Extracted entries:
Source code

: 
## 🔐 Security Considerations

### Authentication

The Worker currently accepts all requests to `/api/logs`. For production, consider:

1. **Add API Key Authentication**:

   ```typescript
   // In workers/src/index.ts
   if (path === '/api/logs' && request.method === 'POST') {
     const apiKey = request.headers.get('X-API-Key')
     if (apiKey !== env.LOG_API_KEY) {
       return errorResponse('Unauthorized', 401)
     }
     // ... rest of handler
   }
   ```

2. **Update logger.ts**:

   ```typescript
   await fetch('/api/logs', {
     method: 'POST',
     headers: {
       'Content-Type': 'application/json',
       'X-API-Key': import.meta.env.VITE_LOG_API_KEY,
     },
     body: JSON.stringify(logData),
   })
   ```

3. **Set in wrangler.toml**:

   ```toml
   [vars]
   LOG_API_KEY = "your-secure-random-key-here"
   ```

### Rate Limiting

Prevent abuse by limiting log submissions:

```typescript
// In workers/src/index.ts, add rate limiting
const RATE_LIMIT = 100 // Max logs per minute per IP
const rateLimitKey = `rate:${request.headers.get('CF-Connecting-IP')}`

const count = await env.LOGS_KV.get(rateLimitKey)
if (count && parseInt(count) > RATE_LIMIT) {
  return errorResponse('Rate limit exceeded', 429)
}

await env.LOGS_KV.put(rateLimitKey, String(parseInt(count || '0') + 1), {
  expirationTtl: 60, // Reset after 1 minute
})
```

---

...

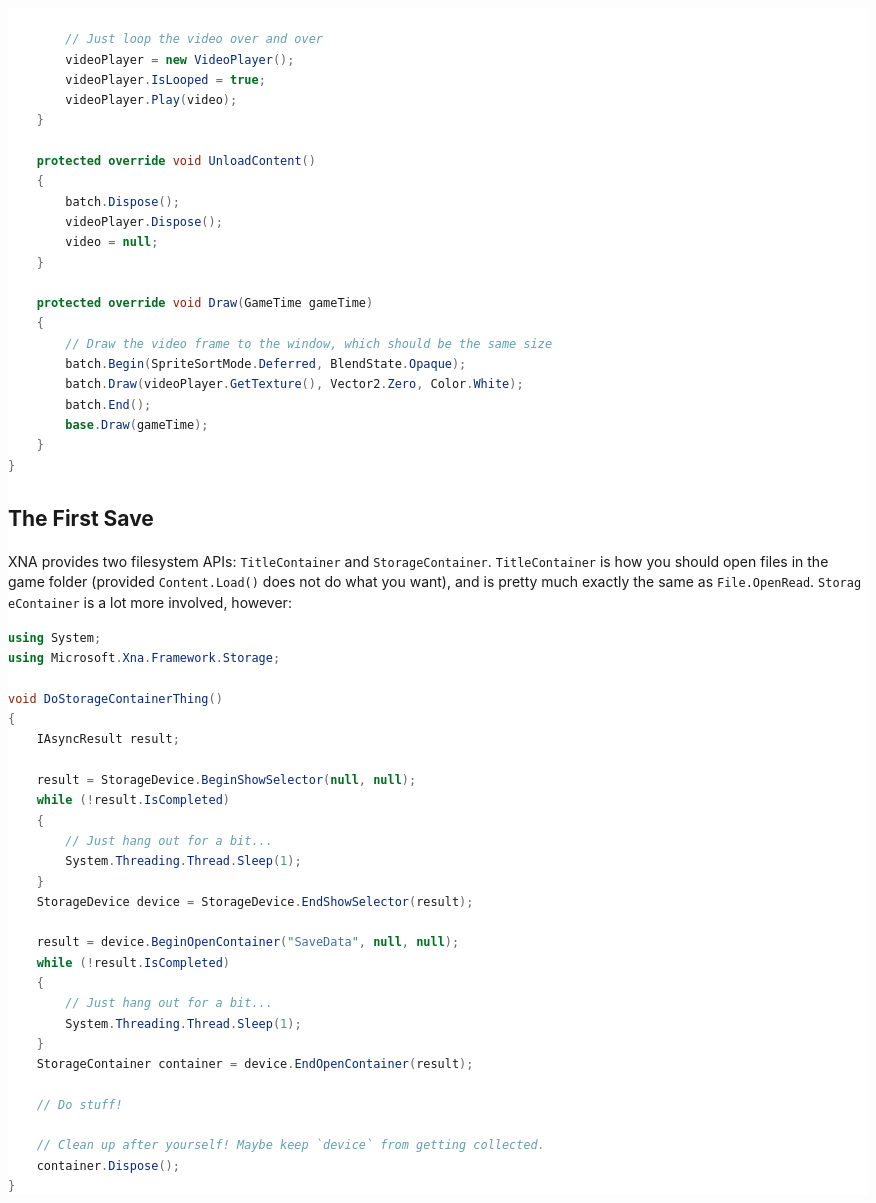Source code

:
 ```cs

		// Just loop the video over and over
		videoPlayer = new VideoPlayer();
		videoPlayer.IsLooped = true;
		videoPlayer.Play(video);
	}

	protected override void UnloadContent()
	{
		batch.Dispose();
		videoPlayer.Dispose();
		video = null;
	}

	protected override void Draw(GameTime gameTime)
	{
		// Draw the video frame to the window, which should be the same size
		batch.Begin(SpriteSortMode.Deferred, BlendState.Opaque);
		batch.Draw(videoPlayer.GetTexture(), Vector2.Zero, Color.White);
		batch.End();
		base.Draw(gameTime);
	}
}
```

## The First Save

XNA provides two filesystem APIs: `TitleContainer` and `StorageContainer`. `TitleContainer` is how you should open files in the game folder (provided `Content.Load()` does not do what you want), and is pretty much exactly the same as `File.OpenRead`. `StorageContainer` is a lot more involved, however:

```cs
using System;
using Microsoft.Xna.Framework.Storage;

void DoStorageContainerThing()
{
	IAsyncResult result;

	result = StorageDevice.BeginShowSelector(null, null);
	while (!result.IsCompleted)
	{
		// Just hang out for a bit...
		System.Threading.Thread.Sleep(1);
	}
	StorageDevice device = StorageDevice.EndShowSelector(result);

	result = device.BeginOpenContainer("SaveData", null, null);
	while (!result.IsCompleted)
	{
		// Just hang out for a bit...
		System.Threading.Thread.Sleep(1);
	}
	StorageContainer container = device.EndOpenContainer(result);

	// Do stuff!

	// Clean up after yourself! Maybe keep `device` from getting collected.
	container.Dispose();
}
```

Exercise: Nothing but lines that contain "errorResponse" should appear in the answer. Copy each from the records.

Exercise answer:
       return errorResponse('Unauthorized', 401)
  return errorResponse('Rate limit exceeded', 429)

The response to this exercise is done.